» EXERCISE DETAILS: The lines below that include the word "there" are to be reported.

» INFORMATION GIVEN:
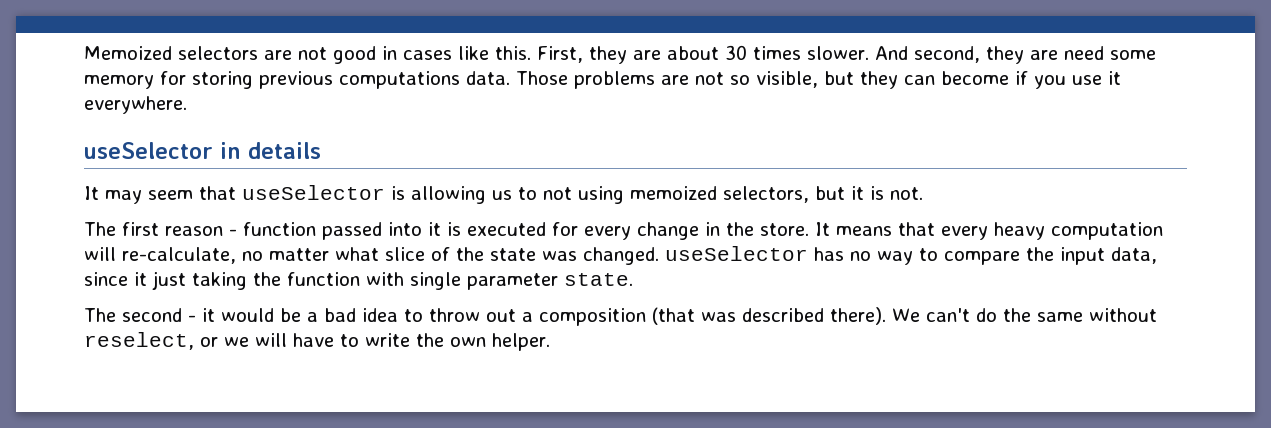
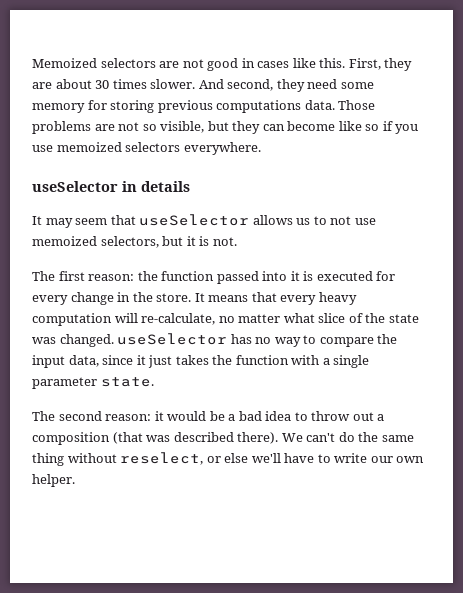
[1029,50,1058,60] are -> (305, 85) none
(1009, 78) none -> [338,121,380,131] like so
[1108,71,1121,85] it -> [56,142,181,152] memoized selectors
[391,186,486,204] is allowing -> [252,215,293,225] allows
[578,186,624,204] using -> [354,218,376,225] use
[165,226,237,236] reason - -> [88,271,158,281] reason: the
[192,272,247,290] taking -> [175,355,209,365] takes
(404, 279) none -> [322,358,330,365] a
[188,315,196,322] - -> [105,414,152,421] reason:
(1083, 317) none -> [32,453,64,466] thing
[224,333,287,347] we will -> [224,453,281,463] else we'll
[416,333,444,347] the -> [370,456,393,463] our

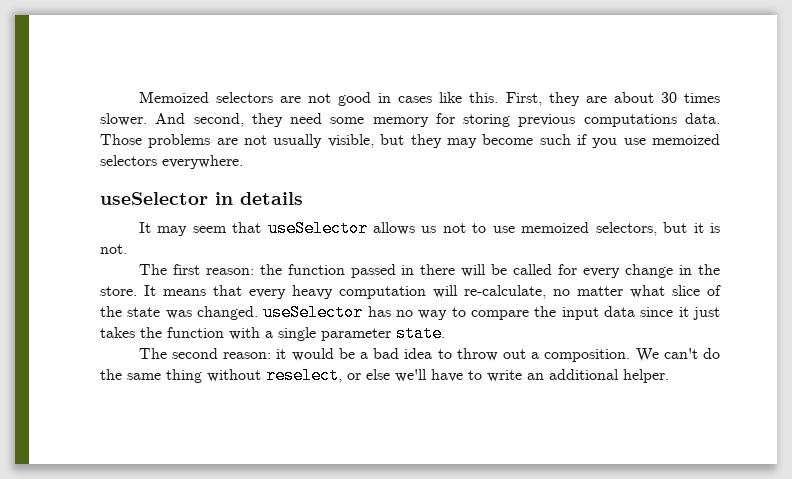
[142,124,157,131] so -> [273,134,323,148] usually
[262,121,380,131] can become like so -> [446,134,571,148] may become such
[313,216,352,225] to not -> [442,223,487,233] not to
[262,271,373,281] into it is executed -> [401,264,553,277] in there will be called
[68,355,99,367] data, -> [603,306,635,317] data
[32,432,279,445] composition (that was described there). -> [544,349,631,362] composition.
[370,456,425,463] our own -> [527,369,619,380] an additional

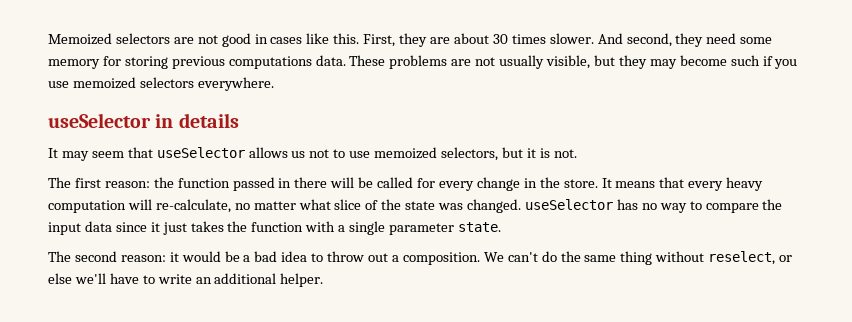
[100,134,142,145] Those -> [349,55,386,66] These

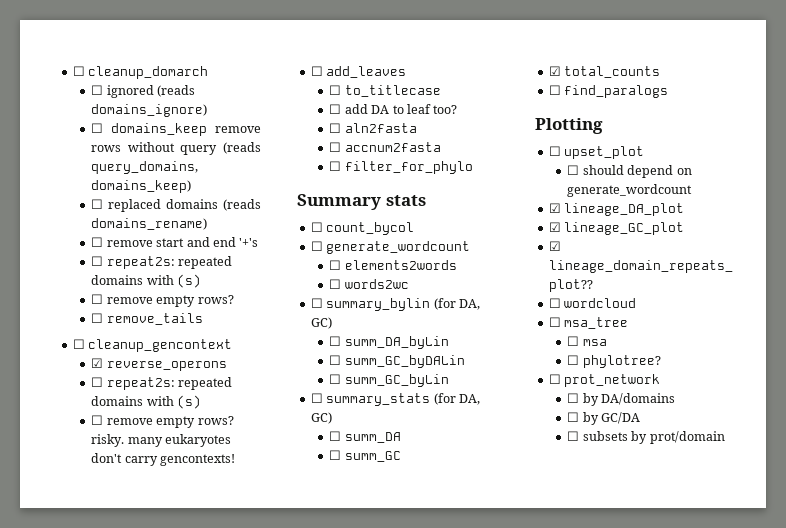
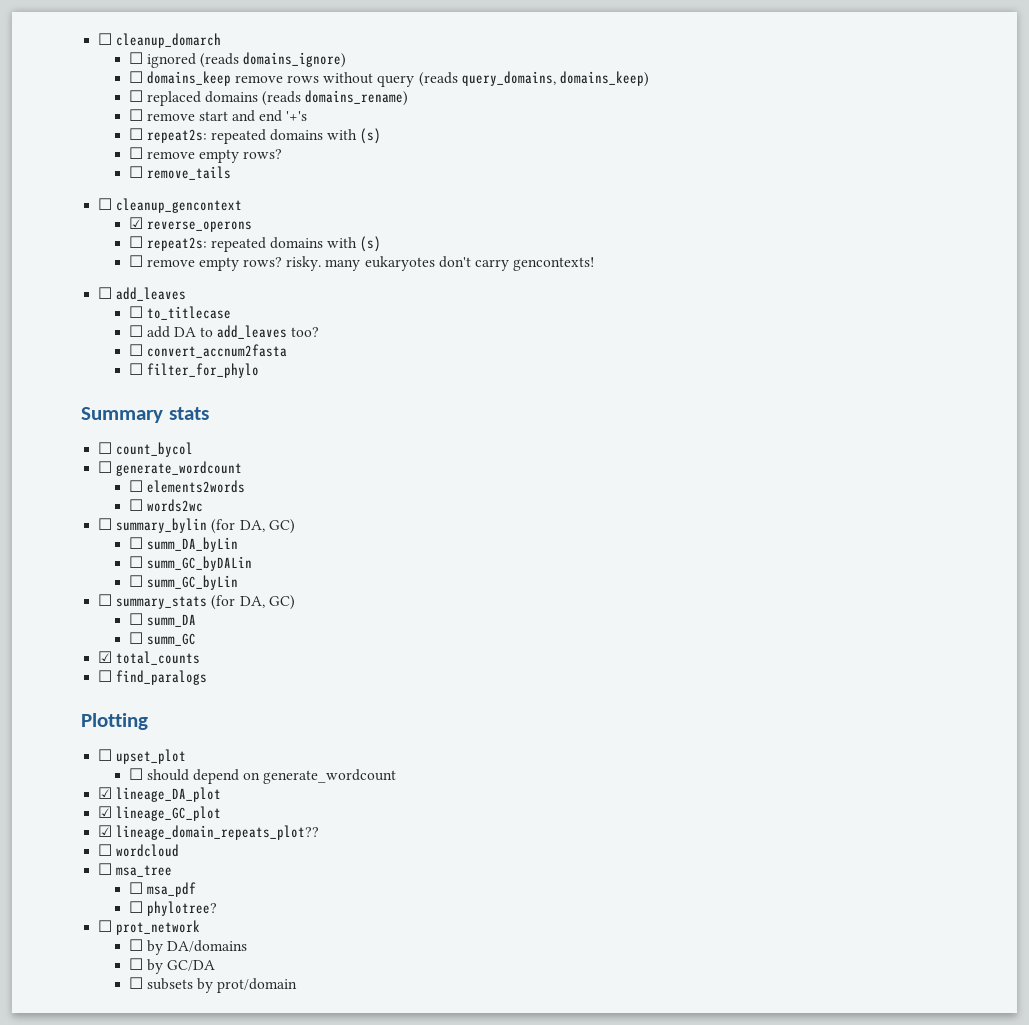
[406,104,431,114] leaf -> [217,325,288,339] add_leaves
[344,123,417,133] [329,142,441,152] aln2fasta // ☐ accnum2fasta -> [146,344,287,358] convert_accnum2fasta
[582,339,607,346] msa -> [146,882,196,897] msa_pdf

» ANSWER TO THE EXERCISE:
[262,271,373,281] into it is executed -> [401,264,553,277] in there will be called
[32,432,279,445] composition (that was described there). -> [544,349,631,362] composition.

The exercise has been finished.